Friday, October 05, 2007

The Trouble With Rudy: Part the Third

I don't know how I missed this when it came out, but in case you were thinking "Yeah, Rudy, kind of a nut on the foreign-policy side of things, but I bet his fiscal policies are pretty good" - well, not so much:

Republican presidential candidate Rudy Giuliani said Friday that the
alternative minimum tax — which is expected to generate as much as $1 trillion
over the next 10 years — could be eliminated over the long term by balancing it
out with even more tax cuts.

...

The alternative minimum tax, or AMT, was enacted in 1969 to ensure that
a handful of wealthy taxpayers could not exploit a series of loopholes to avoid
paying any income taxes. But the tax was never indexed for inflation. It
now applies to more than 4 million taxpayers and has been the target of tax
reformers who say it will soon unfairly target middle-class taxpayers, if it
hasn't already.

But eliminating the AMT would be extremely expensive, costing $100 billion
in 2010 alone. Giuliani told the 700-member audience of the Northern Virginia
Technology Council that he wants to cap the tax, and perhaps eventually
eliminate it altogether.

"Over time we can figure out how to eliminate it. ... If we were going to
eliminate it, though, we'd have to balance it with additional tax
cuts
," Giuliani said, leaving confused expressions on his audience.
"That might be by making the Bush tax cuts permanent."


Emphasis added.

This is an extreme version of what's become a seemingly universal belief among conservatives that cutting taxes usually, or always, results in greater tax revenues. Exactly how this became the pet economic theory of Republican Presidential candidates is the subject of a recently-published book, but the basic theory is something like this:

Tax revenues don't automatically increase as tax rates increase, because at some point the tax rates become so high that people either leave the country or find more ways to hide their income from the tax man. At some point, it becomes counterproductive to raise taxes, and in theory, at very high rates, a tax cut could actually increase tax revenues. That's not crazy. The principle behind the Laffer curve isn't completely nuts.

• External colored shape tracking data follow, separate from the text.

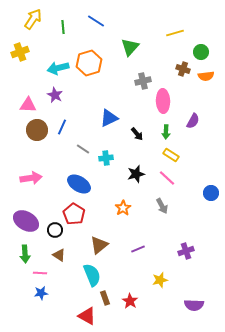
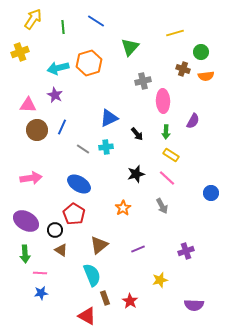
cyan cross at (106, 158): moved 11 px up
brown triangle at (59, 255): moved 2 px right, 5 px up
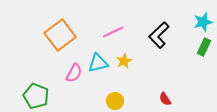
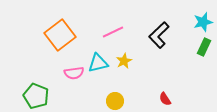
pink semicircle: rotated 54 degrees clockwise
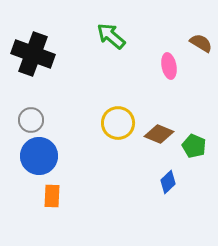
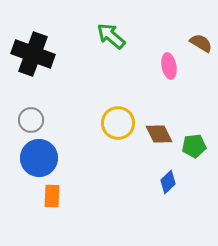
brown diamond: rotated 40 degrees clockwise
green pentagon: rotated 30 degrees counterclockwise
blue circle: moved 2 px down
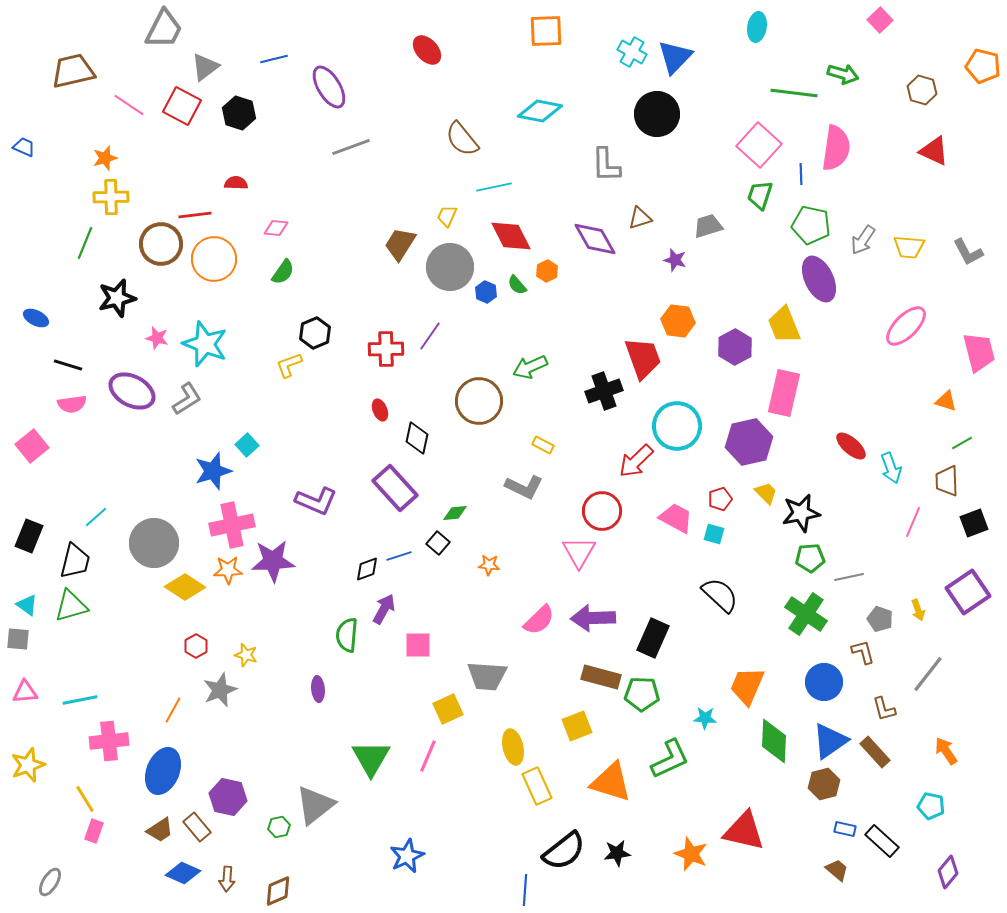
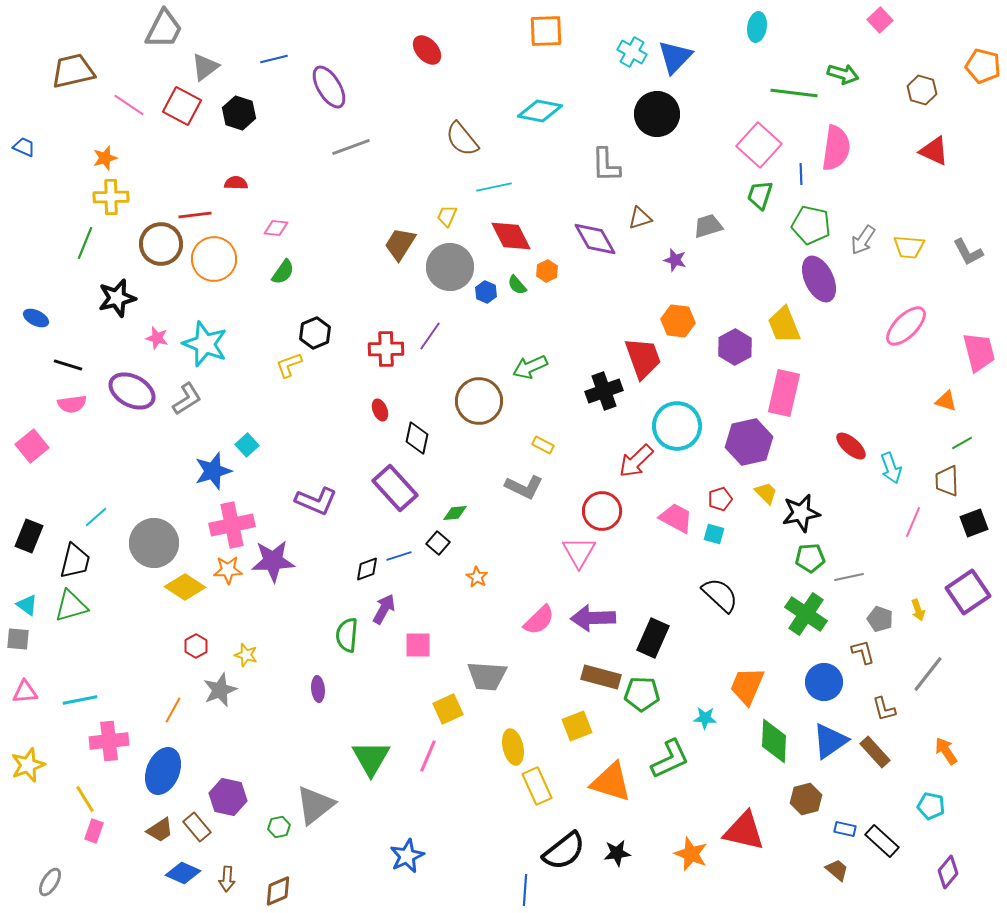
orange star at (489, 565): moved 12 px left, 12 px down; rotated 25 degrees clockwise
brown hexagon at (824, 784): moved 18 px left, 15 px down
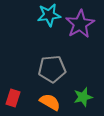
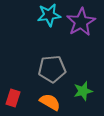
purple star: moved 1 px right, 2 px up
green star: moved 6 px up
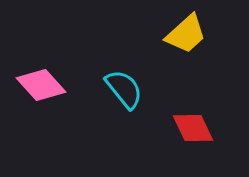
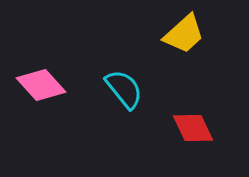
yellow trapezoid: moved 2 px left
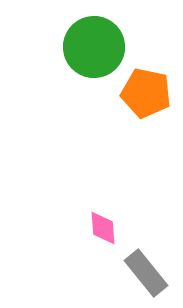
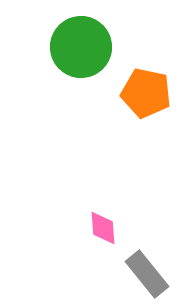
green circle: moved 13 px left
gray rectangle: moved 1 px right, 1 px down
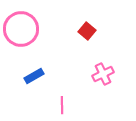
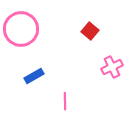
red square: moved 3 px right
pink cross: moved 9 px right, 7 px up
pink line: moved 3 px right, 4 px up
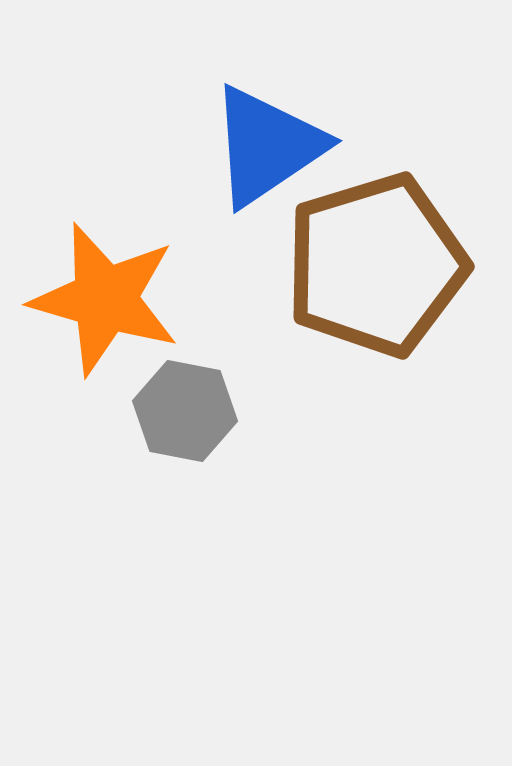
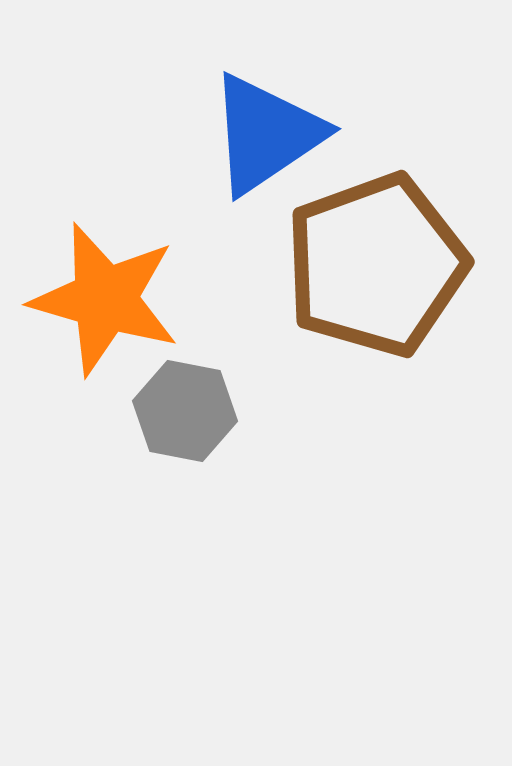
blue triangle: moved 1 px left, 12 px up
brown pentagon: rotated 3 degrees counterclockwise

What is crazy is the way a surprising number of people use it. The biggest problem with the Laffer curve is that nobody really knows where that point is, and the second biggest problem is that they frequently assume that, no matter how much taxes are cut, we're still on the wrong side of it. Income tax rates for the highest income brackets have declined steadily from a high of (IIRC) 91% under that pinko Eisenhower. Today they're roughly 35%, less for lower tax brackets. For the U.S. to be on the wrong side of the Laffer curve (so much so that tax cuts would increase tax revenues significantly), we would have to think that the optimal tax rate is well south of that.

Giuliani's big idea - which he later confirmed was not a misstatement - is that (1) we should cut taxes on the wealthiest Americans and (2) if that reduces government revenue, we can pay for that by cutting other taxes even more. It does not seem to occur to him that if the government loses revenue by (1), it is past the point on the Laffer curve where (2) even kind-of makes sense. Not to mention that, if we're on the side of the curve where raising taxes raises tax revenue, doing either one is objectively nuts without also significantly cutting government spending. Since his foreign-policy positions envision a robust use of the U.S. military, explicitly contemplating a war with Iran, we are left to conclude that he will be cutting domestic spending sharply even as most of the country favors some form of universal health care.

1 comment:

Anonymous said...

An AMT fix only has to be "paid for" if you think the government is entitled to the windfall resulting from its long-ago mistake in failing to index it. Obviously, I'd disagree with that. I'm also for making the tax cuts permanent, but I would agree that has absolutely nothing to do with the AMT.